** Request **
Copy the text of all the records below line for line, without changing a character, and leave the pictures out of your answer.

** Dataset content **
-- -- --

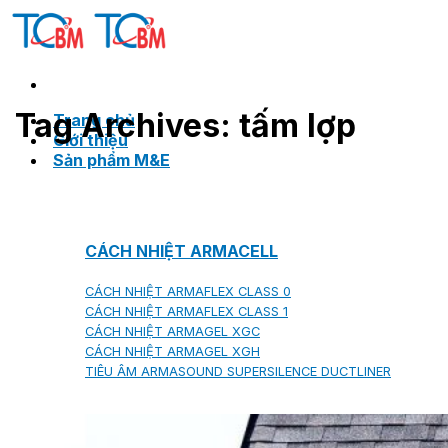
Skip
to
content
Tag Archives:
tấm lợp
Trang chủ
Giới thiệu
Sản phẩm M&E
CÁCH NHIỆT ARMACELL
CÁCH NHIỆT ARMAFLEX CLASS 0
CÁCH NHIỆT ARMAFLEX CLASS 1
CÁCH NHIỆT ARMAGEL XGC
CÁCH NHIỆT ARMAGEL XGH
TIÊU ÂM ARMASOUND SUPERSILENCE DUCTLINER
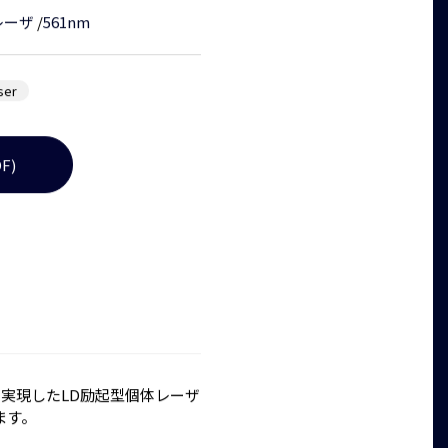
レーザ
/
561nm
ser
F)
性を実現したLD励起型個体レーザ
ます。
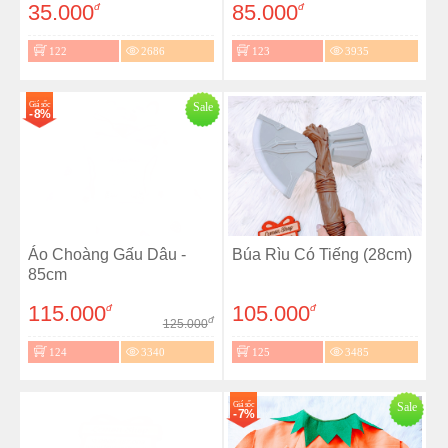
35.000
85.000
đ
đ
122
2686
123
3935
Giá sốc
Sale
- 8%
Áo Choàng Gấu Dâu -
Búa Rìu Có Tiếng (28cm)
85cm
115.000
105.000
đ
đ
đ
125.000
124
3340
125
3485
Giá sốc
Sale
- 7%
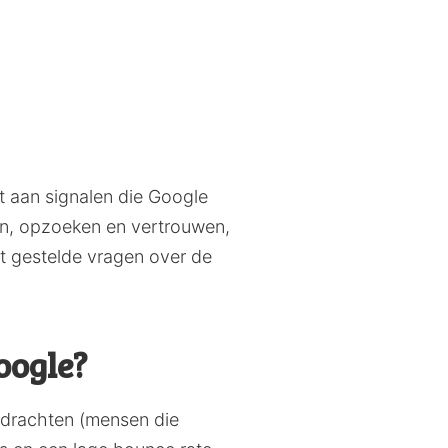
t aan signalen die Google
en, opzoeken en vertrouwen,
st gestelde vragen over de
oogle?
pdrachten (mensen die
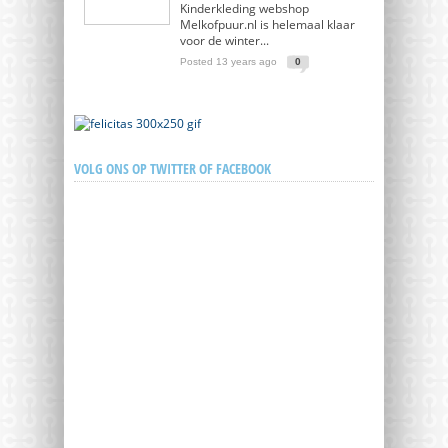
Kinderkleding webshop
Melkofpuur.nl is helemaal klaar
voor de winter...
Posted 13 years ago
0
VOLG ONS OP TWITTER OF FACEBOOK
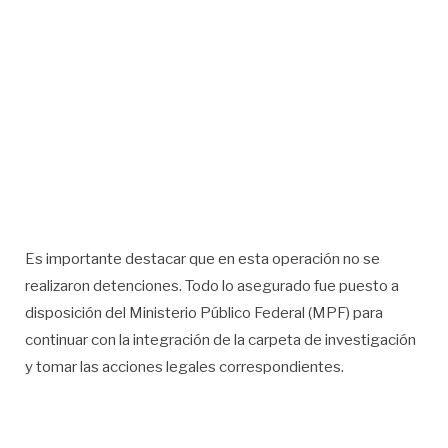
Es importante destacar que en esta operación no se
realizaron detenciones. Todo lo asegurado fue puesto a
disposición del Ministerio Público Federal (MPF) para
continuar con la integración de la carpeta de investigación
y tomar las acciones legales correspondientes.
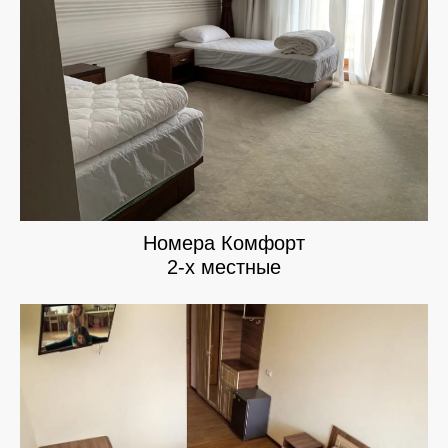
Номера Комфорт
2-х местные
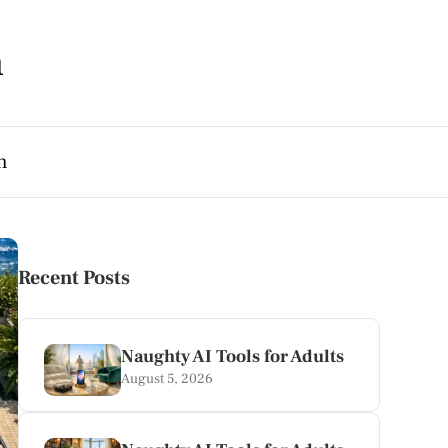
m
h
Recent Posts
Naughty AI Tools for Adults
August 5, 2026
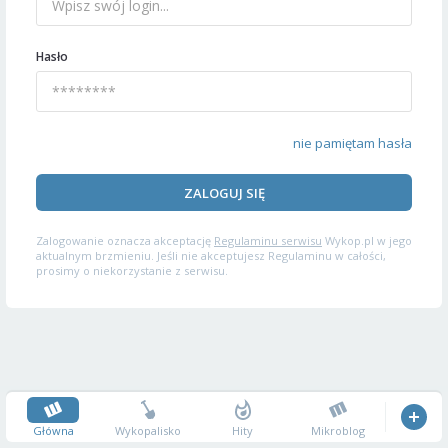
Hasło
nie pamiętam hasła
ZALOGUJ SIĘ
Zalogowanie oznacza akceptację
Regulaminu serwisu
Wykop.pl w jego
aktualnym brzmieniu. Jeśli nie akceptujesz Regulaminu w całości,
prosimy o niekorzystanie z serwisu.
Główna
Wykopalisko
Hity
Mikroblog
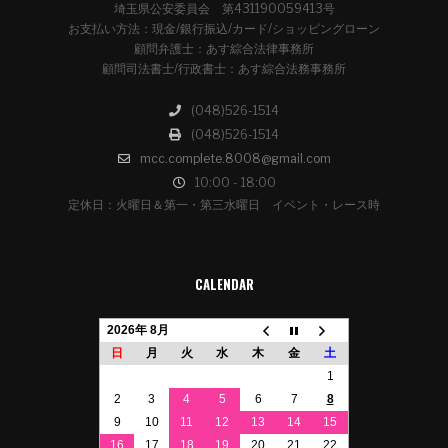
埼玉県公安委員会 第431190059413号
お支払い方法：現金/銀行振込/カード/ショッピングローン
顧問弁護士：あす綜合法律事務所
顧問司法書士/行政書士：あす綜合法務事務所
(048)526-1514
(048)526-1514
mcc.complete.8008@gmail.com
10:00 - 18:00
定休日：火曜日＆第一・第三水曜日 イベント・レース時
CALENDAR
2026年 8月
日
月
火
水
木
金
土
1
2
3
4
5
6
7
8
9
10
11
12
13
14
15
16
17
18
19
20
21
22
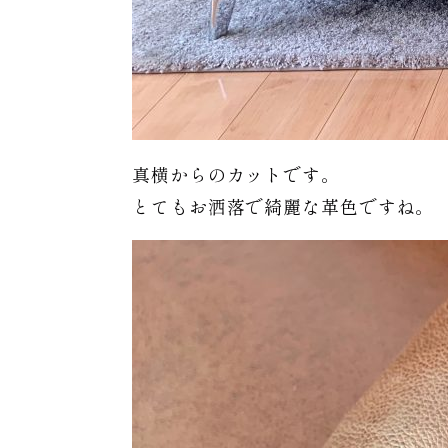
真横からのカットです。
とてもお洒落で綺麗な革色ですね。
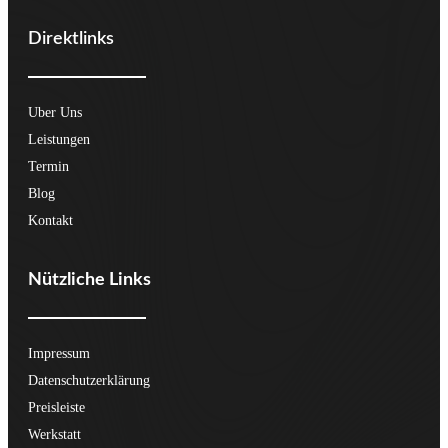
Direktlinks
Uber Uns
Leistungen
Termin
Blog
Kontakt
Nützliche Links
Impressum
Datenschutzerklärung
Preisleiste
Werkstatt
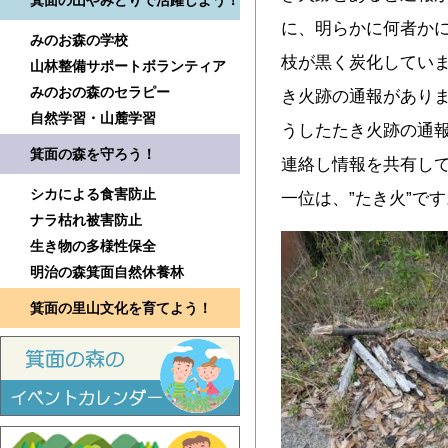
箕面の山やみどりで活躍しよう！
に、明らかに何者か
みのお森の学校
枝が黒く炭化していま
山林整備サポートボランティア
みのおの森のセラピー
き火跡の通報がありま
自然学習・山麓学習
うしたたき火跡の通
箕面の森を守ろう！
連絡し情報を共有して
シカによる食害防止
一位は、”たき火”です
ナラ枯れ被害防止
生き物の多様性保全
明治の森箕面自然休養林
箕面の里山文化を育てよう！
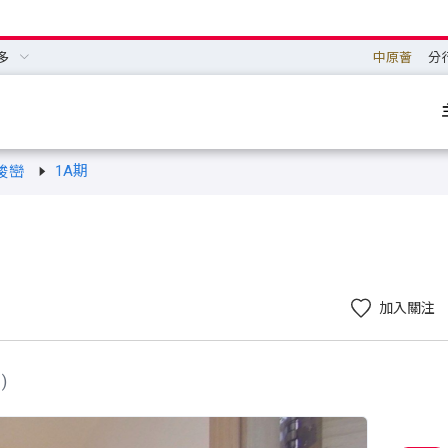
多
中原薈
分
1A期
峻巒
加入關注
)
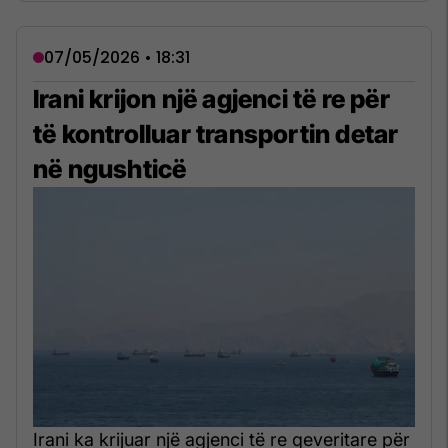
07/05/2026 • 18:31
Irani krijon një agjenci të re për
të kontrolluar transportin detar
në ngushticë
Irani ka krijuar një agjenci të re qeveritare për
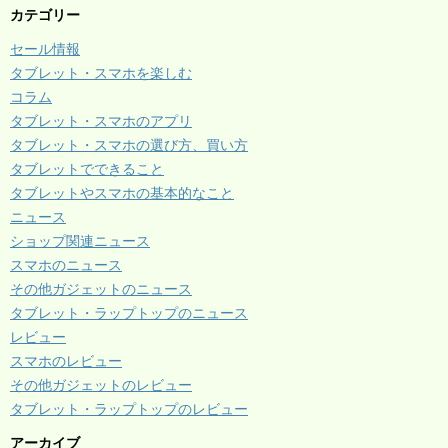
カテゴリー
セール情報
タブレット・スマホを楽しむ
コラム
タブレット・スマホのアプリ
タブレット・スマホの選び方、買い方
タブレットでできること
タブレットやスマホの基本的なこと
ニュース
ショップ関連ニュース
スマホのニュース
その他ガジェットのニュース
タブレット・ラップトップのニュース
レビュー
スマホのレビュー
その他ガジェットのレビュー
タブレット・ラップトップのレビュー
アーカイブ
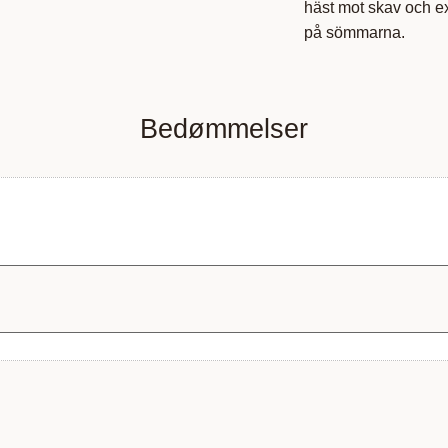
häst mot skav och ext
på sömmarna.
Bedømmelser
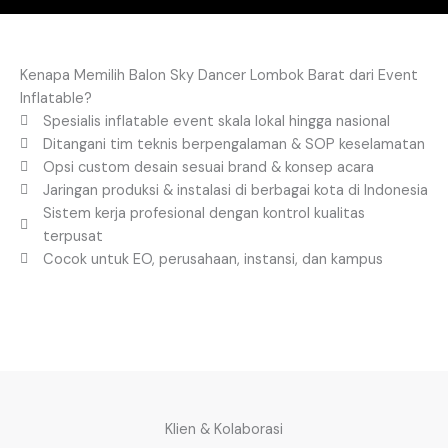
Kenapa Memilih Balon Sky Dancer Lombok Barat dari Event
Inflatable?
Spesialis inflatable event skala lokal hingga nasional
Ditangani tim teknis berpengalaman & SOP keselamatan
Opsi custom desain sesuai brand & konsep acara
Jaringan produksi & instalasi di berbagai kota di Indonesia
Sistem kerja profesional dengan kontrol kualitas
terpusat
Cocok untuk EO, perusahaan, instansi, dan kampus
Klien & Kolaborasi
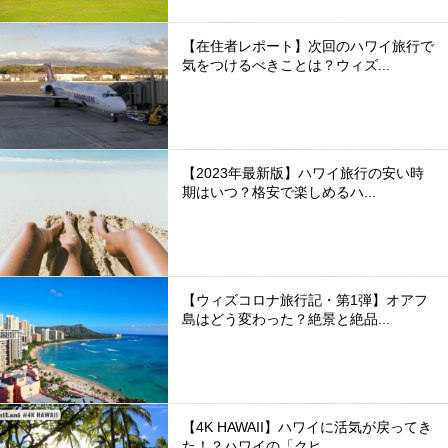
【在住者レポート】次回のハワイ旅行で
気をつけるべきことは？ウィズ...
【2023年最新版】ハワイ旅行の安い時
期はいつ？格安で楽しめるハ...
【ウィズコロナ旅行記・第1弾】オアフ
島はどう変わった？絶景と絶品...
【4K HAWAII】ハワイに活気が戻ってき
た！？ハワイの「クヒ...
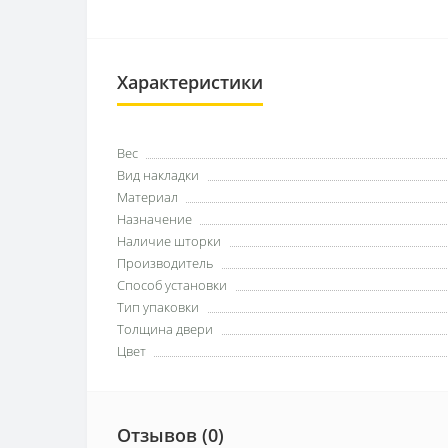
Характеристики
Вес
Вид накладки
Материал
Назначение
Наличие шторки
Производитель
Способ установки
Тип упаковки
Толщина двери
Цвет
Отзывов (0)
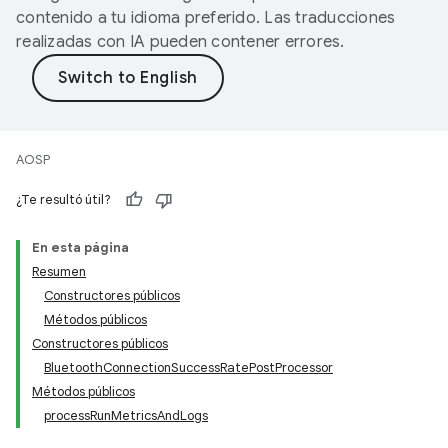
contenido a tu idioma preferido. Las traducciones
realizadas con IA pueden contener errores.
AOSP
¿Te resultó útil?
En esta página
Resumen
Constructores públicos
Métodos públicos
Constructores públicos
BluetoothConnectionSuccessRatePostProcessor
Métodos públicos
processRunMetricsAndLogs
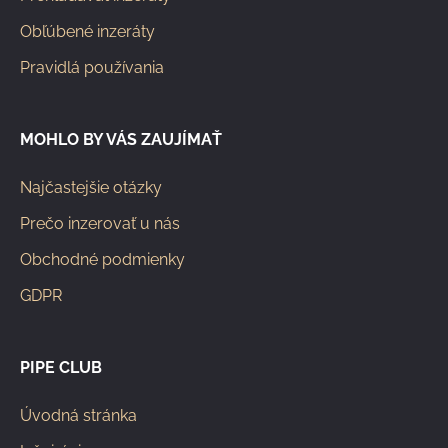
Obľúbené inzeráty
Pravidlá používania
MOHLO BY VÁS ZAUJÍMAŤ
Najčastejšie otázky
Prečo inzerovať u nás
Obchodné podmienky
GDPR
PIPE CLUB
Úvodná stránka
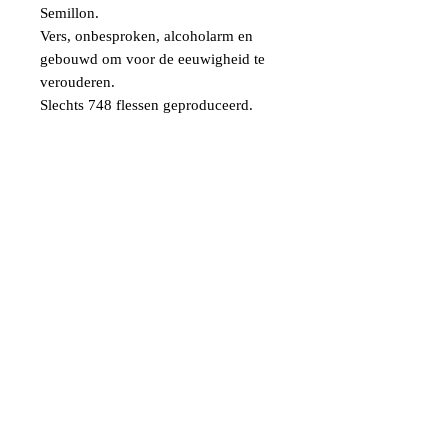
Semillon.
Vers, onbesproken, alcoholarm en
gebouwd om voor de eeuwigheid te
verouderen.
Slechts 748 flessen geproduceerd.
Staalachtig en gefocust, de neus
vertoont tonen van citroenschil en
grapefruit. Steenachtige mineraliteit in
de mond, met een heldere zuurtegraad
en een rijke, kernachtige afdronk.
De inherente complexiteit en
helderheid van deze Semillon zal het
mogelijk maken om nog vele jaren in
de fles te rijpen.
verdere info
Franschhoek staat al meer dan een
eeuw bekend als een van de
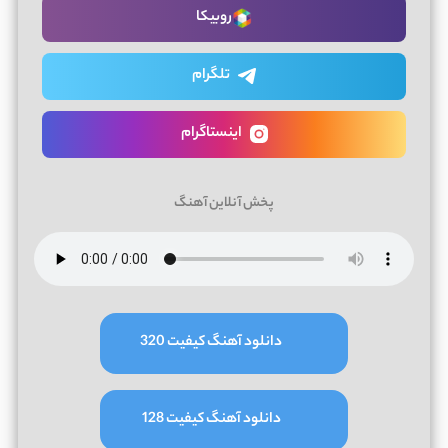
روبیکا
تلگرام
اینستاگرام
پخش آنلاین آهنگ
دانلود آهنگ کیفیت 320
دانلود آهنگ کیفیت 128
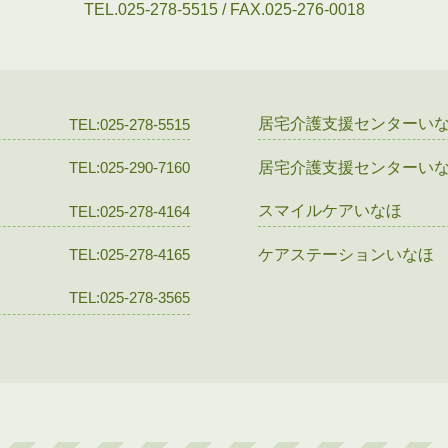
TEL.025-278-5515 / FAX.025-276-0018
居宅介護支援センターい
TEL:025-278-5515
居宅介護支援センターい
TEL:025-290-7160
スマイルケアいなほ
TEL:025-278-4164
ケアステーションいなほ
TEL:025-278-4165
TEL:025-278-3565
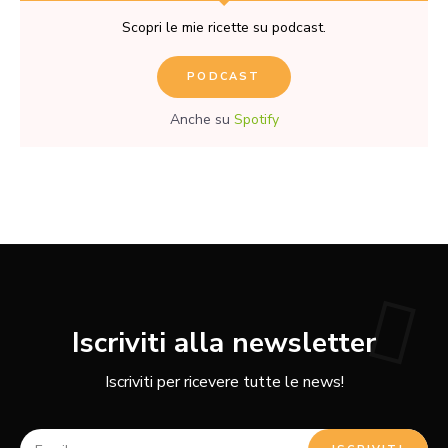
Scopri le mie ricette su podcast.
PODCAST
Anche su
Spotify
Iscriviti alla newsletter
Iscriviti per ricevere tutte le news!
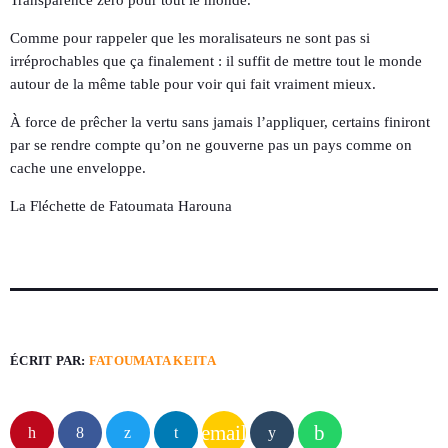
Transparence zéro pour tout le monde.
Comme pour rappeler que les moralisateurs ne sont pas si
irréprochables que ça finalement : il suffit de mettre tout le monde
autour de la même table pour voir qui fait vraiment mieux.
À force de prêcher la vertu sans jamais l’appliquer, certains finiront
par se rendre compte qu’on ne gouverne pas un pays comme on
cache une enveloppe.
La Fléchette de Fatoumata Harouna
ÉCRIT PAR:
FATOUMATA KEITA
email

-- -- --

** Response **
Skip
to
content
Tag Archives:
tấm lợp
Trang chủ
Giới thiệu
Sản phẩm M&E
CÁCH NHIỆT ARMACELL
CÁCH NHIỆT ARMAFLEX CLASS 0
CÁCH NHIỆT ARMAFLEX CLASS 1
CÁCH NHIỆT ARMAGEL XGC
CÁCH NHIỆT ARMAGEL XGH
TIÊU ÂM ARMASOUND SUPERSILENCE DUCTLINER
レーザ
/
561nm
ser
F)
性を実現したLD励起型個体レーザ
ます。
35.000
85.000
đ
đ
122
2686
123
3935
Giá sốc
Sale
- 8%
Áo Choàng Gấu Dâu -
Búa Rìu Có Tiếng (28cm)
85cm
115.000
105.000
đ
đ
đ
125.000
124
3340
125
3485
Giá sốc
Sale
- 7%
t aan signalen die Google
en, opzoeken en vertrouwen,
st gestelde vragen over de
oogle?
pdrachten (mensen die
Kinderkleding webshop
Melkofpuur.nl is helemaal klaar
voor de winter...
Posted 13 years ago
0
VOLG ONS OP TWITTER OF FACEBOOK
Es importante destacar que en esta operación no se
realizaron detenciones. Todo lo asegurado fue puesto a
disposición del Ministerio Público Federal (MPF) para
continuar con la integración de la carpeta de investigación
y tomar las acciones legales correspondientes.
Номера Комфорт
2-х местные
m
h
Recent Posts
Naughty AI Tools for Adults
August 5, 2026
Hasło
nie pamiętam hasła
ZALOGUJ SIĘ
Zalogowanie oznacza akceptację
Regulaminu serwisu
Wykop.pl w jego
aktualnym brzmieniu. Jeśli nie akceptujesz Regulaminu w całości,
prosimy o niekorzystanie z serwisu.
Główna
Wykopalisko
Hity
Mikroblog
埼玉県公安委員会 第431190059413号
お支払い方法：現金/銀行振込/カード/ショッピングローン
顧問弁護士：あす綜合法律事務所
顧問司法書士/行政書士：あす綜合法務事務所
(048)526-1514
(048)526-1514
mcc.complete.8008@gmail.com
10:00 - 18:00
定休日：火曜日＆第一・第三水曜日 イベント・レース時
CALENDAR
2026年 8月
日
月
火
水
木
金
土
1
2
3
4
5
6
7
8
9
10
11
12
13
14
15
16
17
18
19
20
21
22
真横からのカットです。
とてもお洒落で綺麗な革色ですね。
Direktlinks
Uber Uns
Leistungen
Termin
Blog
Kontakt
Nützliche Links
Impressum
Datenschutzerklärung
Preisleiste
Werkstatt
箕面の山やみどりで活躍しよう！
に、明らかに何者か
みのお森の学校
枝が黒く炭化していま
山林整備サポートボランティア
みのおの森のセラピー
き火跡の通報がありま
自然学習・山麓学習
うしたたき火跡の通
箕面の森を守ろう！
連絡し情報を共有して
シカによる食害防止
一位は、”たき火”です
ナラ枯れ被害防止
生き物の多様性保全
明治の森箕面自然休養林
箕面の里山文化を育てよう！
多
中原薈
分
1A期
峻巒
加入關注
)
07/05/2026 • 18:31
Irani krijon një agjenci të re për
të kontrolluar transportin detar
në ngushticë
Irani ka krijuar një agjenci të re qeveritare për
カテゴリー
セール情報
タブレット・スマホを楽しむ
コラム
タブレット・スマホのアプリ
タブレット・スマホの選び方、買い方
タブレットでできること
タブレットやスマホの基本的なこと
ニュース
ショップ関連ニュース
スマホのニュース
その他ガジェットのニュース
タブレット・ラップトップのニュース
レビュー
スマホのレビュー
その他ガジェットのレビュー
タブレット・ラップトップのレビュー
アーカイブ
häst mot skav och ext
på sömmarna.
Bedømmelser
Kenapa Memilih Balon Sky Dancer Lombok Barat dari Event
Inflatable?
Spesialis inflatable event skala lokal hingga nasional
Ditangani tim teknis berpengalaman & SOP keselamatan
Opsi custom desain sesuai brand & konsep acara
Jaringan produksi & instalasi di berbagai kota di Indonesia
Sistem kerja profesional dengan kontrol kualitas
terpusat
Cocok untuk EO, perusahaan, instansi, dan kampus
Klien & Kolaborasi
【在住者レポート】次回のハワイ旅行で
気をつけるべきことは？ウィズ...
【2023年最新版】ハワイ旅行の安い時
期はいつ？格安で楽しめるハ...
【ウィズコロナ旅行記・第1弾】オアフ
島はどう変わった？絶景と絶品...
【4K HAWAII】ハワイに活気が戻ってき
た！？ハワイの「クヒ...
Характеристики
Вес
Вид накладки
Материал
Назначение
Наличие шторки
Производитель
Способ установки
Тип упаковки
Толщина двери
Цвет
Отзывов (0)
contenido a tu idioma preferido. Las traducciones
realizadas con IA pueden contener errores.
AOSP
¿Te resultó útil?
En esta página
Resumen
Constructores públicos
Métodos públicos
Constructores públicos
BluetoothConnectionSuccessRatePostProcessor
Métodos públicos
processRunMetricsAndLogs
Obľúbené inzeráty
Pravidlá používania
MOHLO BY VÁS ZAUJÍMAŤ
Najčastejšie otázky
Prečo inzerovať u nás
Obchodné podmienky
GDPR
PIPE CLUB
Úvodná stránka
Semillon.
Vers, onbesproken, alcoholarm en
gebouwd om voor de eeuwigheid te
verouderen.
Slechts 748 flessen geproduceerd.
Staalachtig en gefocust, de neus
vertoont tonen van citroenschil en
grapefruit. Steenachtige mineraliteit in
de mond, met een heldere zuurtegraad
en een rijke, kernachtige afdronk.
De inherente complexiteit en
helderheid van deze Semillon zal het
mogelijk maken om nog vele jaren in
de fles te rijpen.
verdere info
Franschhoek staat al meer dan een
eeuw bekend als een van de
روبیکا
تلگرام
اینستاگرام
پخش آنلاین آهنگ
دانلود آهنگ کیفیت 320
دانلود آهنگ کیفیت 128
TEL.025-278-5515 / FAX.025-276-0018
居宅介護支援センターい
TEL:025-278-5515
居宅介護支援センターい
TEL:025-290-7160
スマイルケアいなほ
TEL:025-278-4164
ケアステーションいなほ
TEL:025-278-4165
TEL:025-278-3565
Scopri le mie ricette su podcast.
PODCAST
Anche su
Spotify
Iscriviti alla newsletter
Iscriviti per ricevere tutte le news!
Transparence zéro pour tout le monde.
Comme pour rappeler que les moralisateurs ne sont pas si
irréprochables que ça finalement : il suffit de mettre tout le monde
autour de la même table pour voir qui fait vraiment mieux.
À force de prêcher la vertu sans jamais l’appliquer, certains finiront
par se rendre compte qu’on ne gouverne pas un pays comme on
cache une enveloppe.
La Fléchette de Fatoumata Harouna
ÉCRIT PAR:
FATOUMATA KEITA
email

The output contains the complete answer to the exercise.